Le montant brut du salaire minimum sera porté à 1 867,02 euros, soit 1 477,93 euros en net. La revalorisation a été officialisée par un communiqué du ministère du Travail.
Le Smic augmentera de 2,41% dès le 1er juin 2026. Le mécanisme de revalorisation anticipée du salaire minimum, prévu par le Code du travail (à l’article L. 3231-5) va se déclencher, les prix à la consommation ayant cru de 2,2 % en avril sur un an, d’après les statistiques d’inflation publiées par l’Insee.
Smic net en hausse de près de 35 euros
« Le Smic va augmenter autour de 2,4 % dès le 1er juin », a déclaré le ministre du Travail Jean-Pierre Farandou sur franceinfo, le 13 mai 2026. Précisément, sur la base du Smic mensuel brut actuel de 1 823,03 euros pour 35 heures hebdomadaires, le Smic mensuel passera à 1867,02 euros, selon un communiqué du ministère du Travail diffusé le même jour, pour un Smic brut horaire porté de 12,02 à 12,31 euros, soit une revalorisation de 2,41%. Son montant sera définitivement acté par décret.
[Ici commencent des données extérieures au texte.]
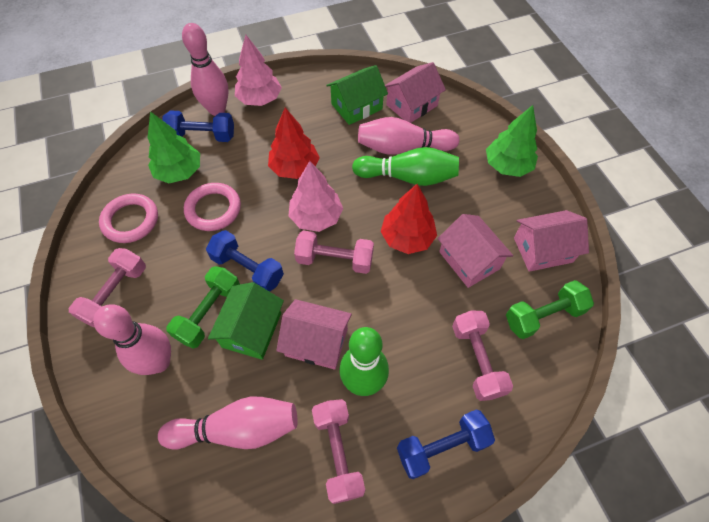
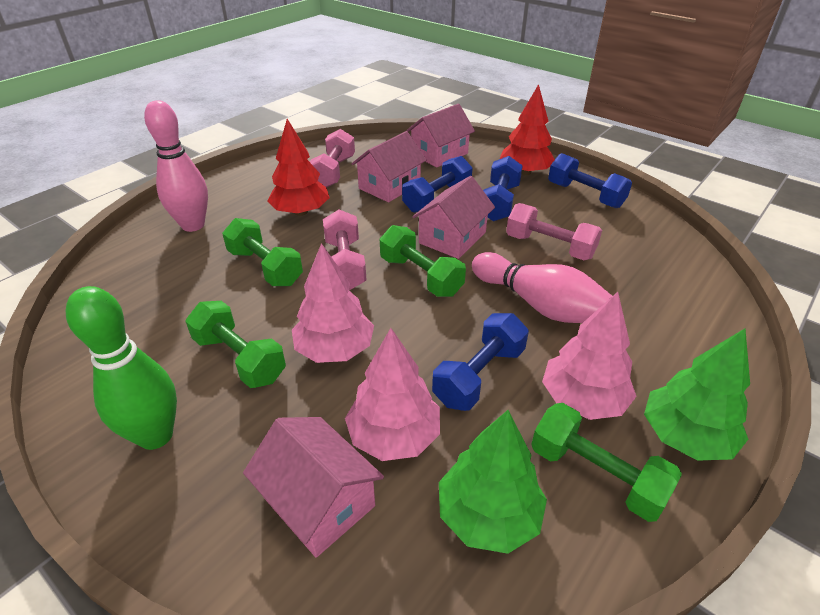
blue dumbbell: 3 -> 4
green bowling pin: 2 -> 1
green dumbbell: 2 -> 4
green house: 2 -> 0
pink bowling pin: 4 -> 2
pink dumbbell: 4 -> 3
pink ring: 2 -> 0
pink tree: 2 -> 3

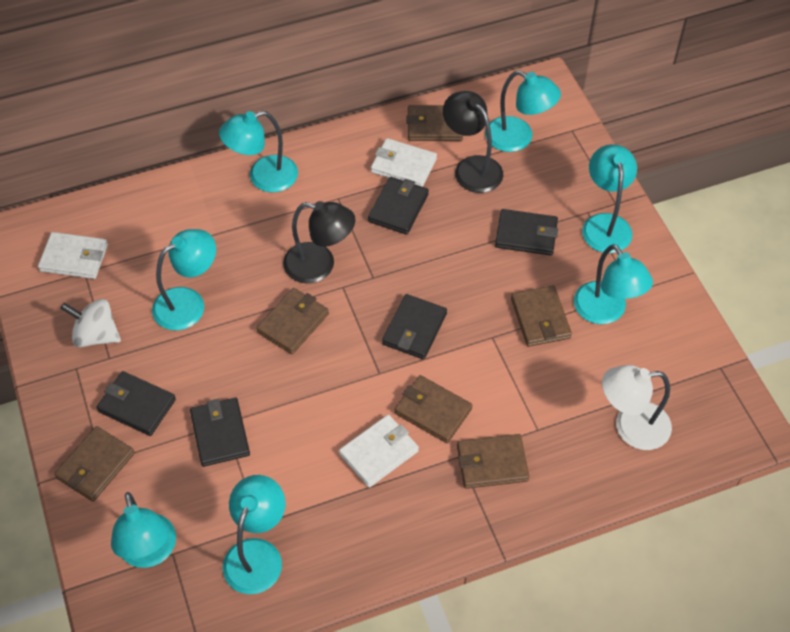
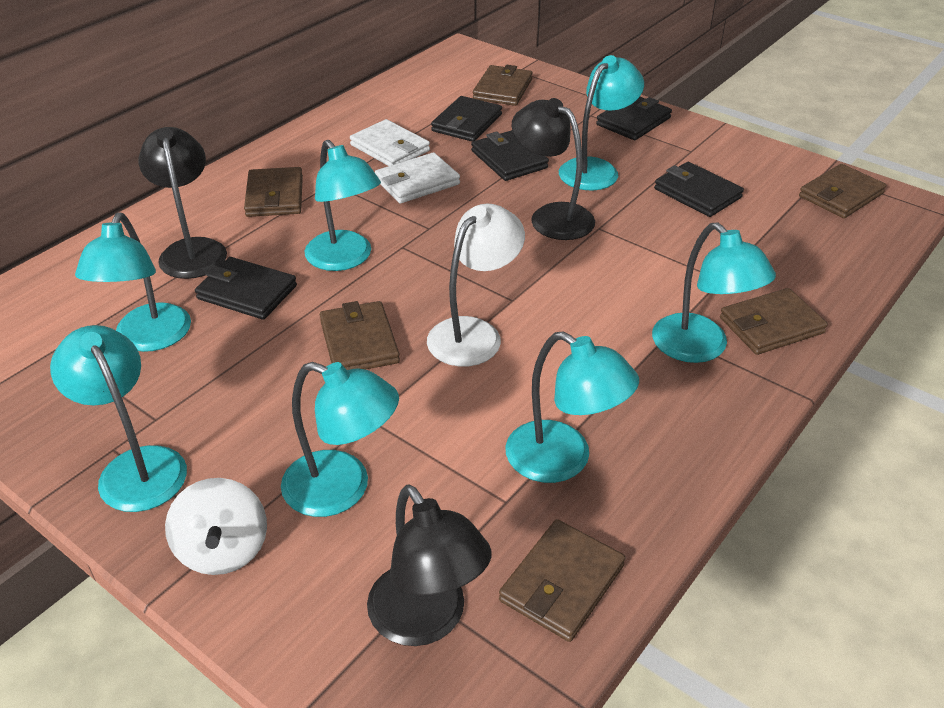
black lamp: 2 -> 3
white wallet: 3 -> 2

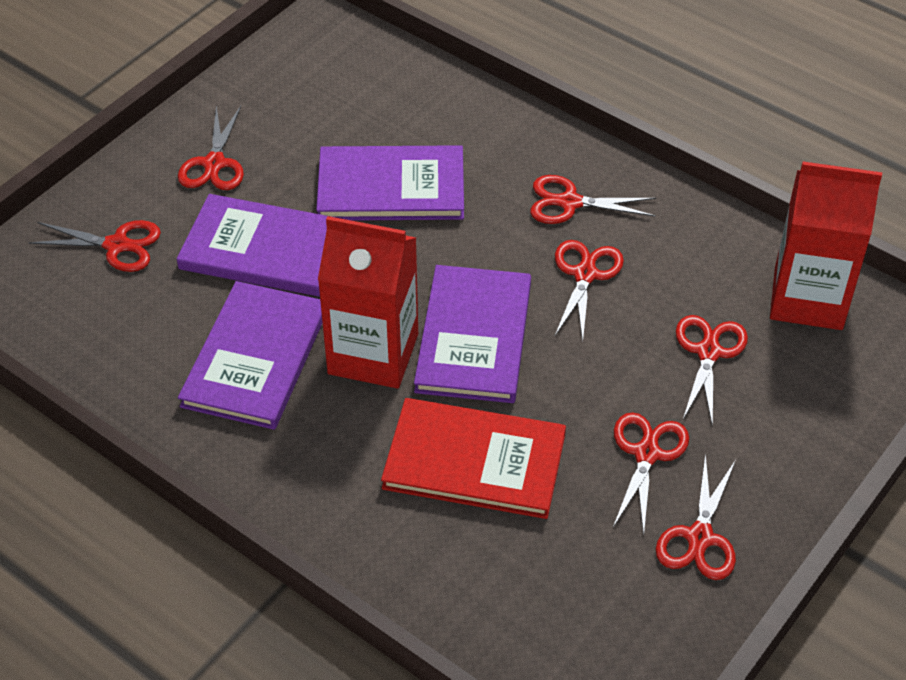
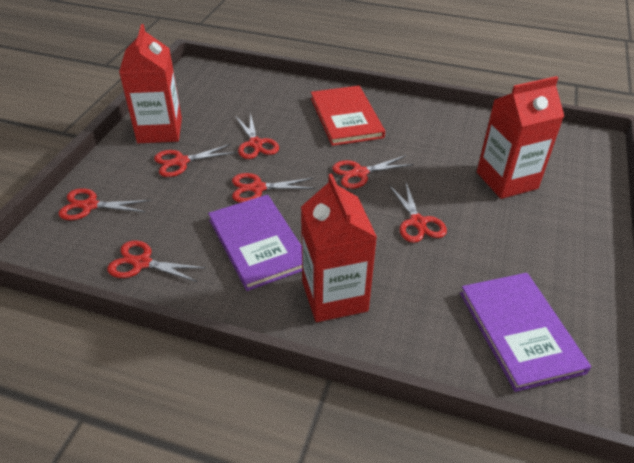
purple book: 4 -> 2
red carton: 2 -> 3

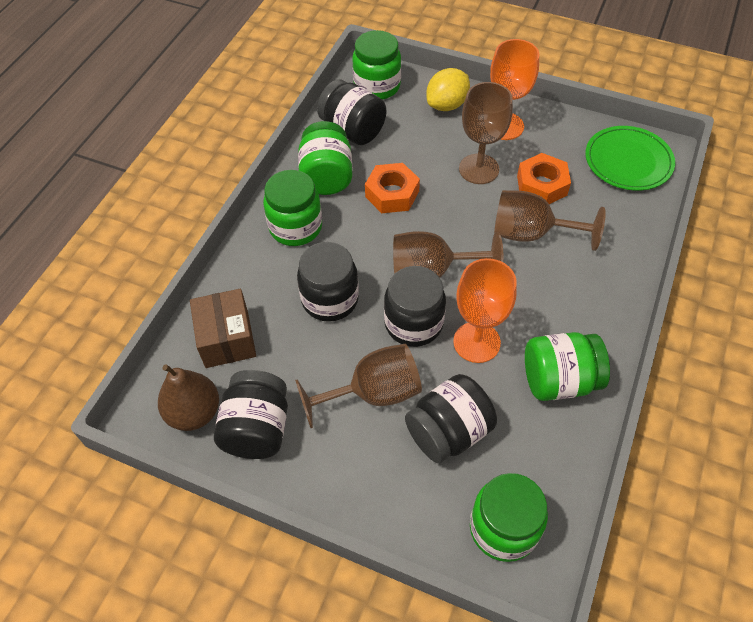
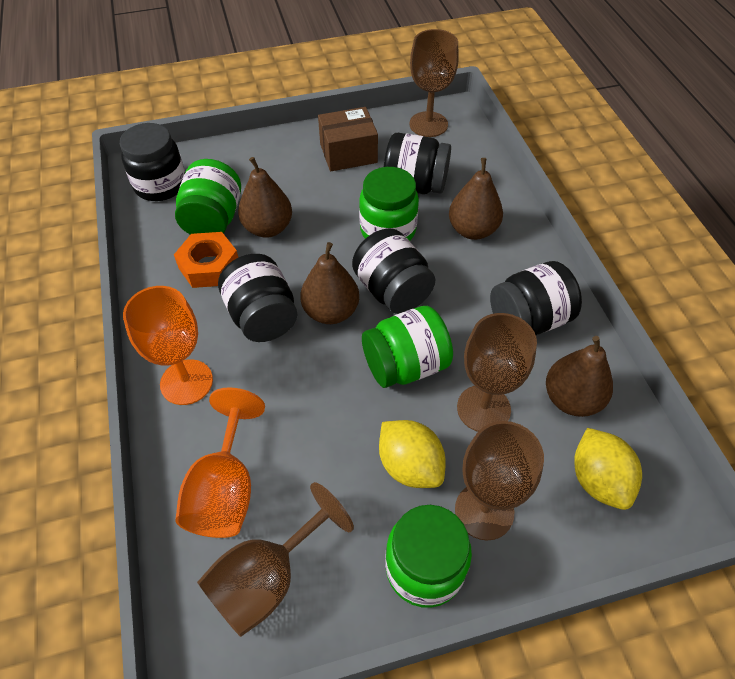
brown pear: 1 -> 4
green jar: 5 -> 4
green plate: 1 -> 0
orange nut: 2 -> 1
yellow lemon: 1 -> 2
Le Smic net mensuel va ainsi s’apprécier de 34,82 euros par mois, passant de 1 443,11 à 1477,93 euros.
Revalorisation sans coup de pouce
Le Code du travail prévoit un relèvement automatique du Smic en cours d’année dès que l’indice des prix à la consommation hors tabac mesuré sur les 20% de ménages les plus modestes progresse d’au moins 2 % par rapport à son niveau lors de la dernière revalorisation. Le salaire minimum est alors relevé dans la même proportion, à compter du 1er jour du mois suivant la publication de l’indice par l’Insee.
La revalorisation annuelle du Smic, fixée au 1er janvier, repose quant à elle sur une formule légale combinant deux composantes : l’évolution de l’indice des prix hors tabac des ménages les plus modestes (dits du « premier quintile »), et la moitié du gain de pouvoir d’achat du salaire horaire de base des ouvriers et employés (SHBOE). En cours d’année, seule la composante prix peut déclencher un relèvement anticipé, sous condition de franchissement du seuil de 2%.
Le gouvernement conserve la faculté d’accorder un coup de pouce au-delà du minimum légal. Une option que l’exécutif n’a pas souhaité retenir. La présente hausse « n’est pas un coup de pouce » mais « une revalorisation mécanique [….] liée à notre système social », a convenu le ministre.